Try it: Your answer should consist of each line below that includes the word "saucer".

Supplied data:
-- -- --
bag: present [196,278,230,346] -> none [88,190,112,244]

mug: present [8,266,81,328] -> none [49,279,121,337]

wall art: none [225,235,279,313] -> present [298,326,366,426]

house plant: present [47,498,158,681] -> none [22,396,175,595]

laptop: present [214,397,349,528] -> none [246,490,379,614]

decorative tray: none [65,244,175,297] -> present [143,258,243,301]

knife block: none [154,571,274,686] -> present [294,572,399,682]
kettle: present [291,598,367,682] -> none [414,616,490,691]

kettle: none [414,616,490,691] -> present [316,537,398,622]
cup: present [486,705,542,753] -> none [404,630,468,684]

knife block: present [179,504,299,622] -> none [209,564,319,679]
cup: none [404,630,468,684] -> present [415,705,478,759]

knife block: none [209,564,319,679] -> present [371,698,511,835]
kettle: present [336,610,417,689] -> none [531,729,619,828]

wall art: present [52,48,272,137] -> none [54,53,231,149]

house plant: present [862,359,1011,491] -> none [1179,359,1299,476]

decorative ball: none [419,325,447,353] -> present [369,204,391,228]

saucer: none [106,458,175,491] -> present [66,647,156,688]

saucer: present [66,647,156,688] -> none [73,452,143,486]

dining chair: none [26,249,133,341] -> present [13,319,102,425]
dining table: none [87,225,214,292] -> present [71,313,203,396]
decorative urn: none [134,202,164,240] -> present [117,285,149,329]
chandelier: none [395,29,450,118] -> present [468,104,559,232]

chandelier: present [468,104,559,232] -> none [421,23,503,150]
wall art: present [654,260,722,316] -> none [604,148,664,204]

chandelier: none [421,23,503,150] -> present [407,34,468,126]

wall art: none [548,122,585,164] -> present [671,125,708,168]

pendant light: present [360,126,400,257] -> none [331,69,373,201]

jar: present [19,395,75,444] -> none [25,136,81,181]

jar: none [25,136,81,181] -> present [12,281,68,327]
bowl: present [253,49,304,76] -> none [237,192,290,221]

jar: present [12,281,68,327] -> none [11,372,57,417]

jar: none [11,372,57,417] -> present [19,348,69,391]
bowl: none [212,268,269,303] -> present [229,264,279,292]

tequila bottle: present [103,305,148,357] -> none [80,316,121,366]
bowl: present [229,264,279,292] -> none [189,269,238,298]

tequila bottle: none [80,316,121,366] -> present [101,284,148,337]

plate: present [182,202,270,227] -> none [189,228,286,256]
-- -- --
Exercise answer:
saucer: none [106,458,175,491] -> present [66,647,156,688]
saucer: present [66,647,156,688] -> none [73,452,143,486]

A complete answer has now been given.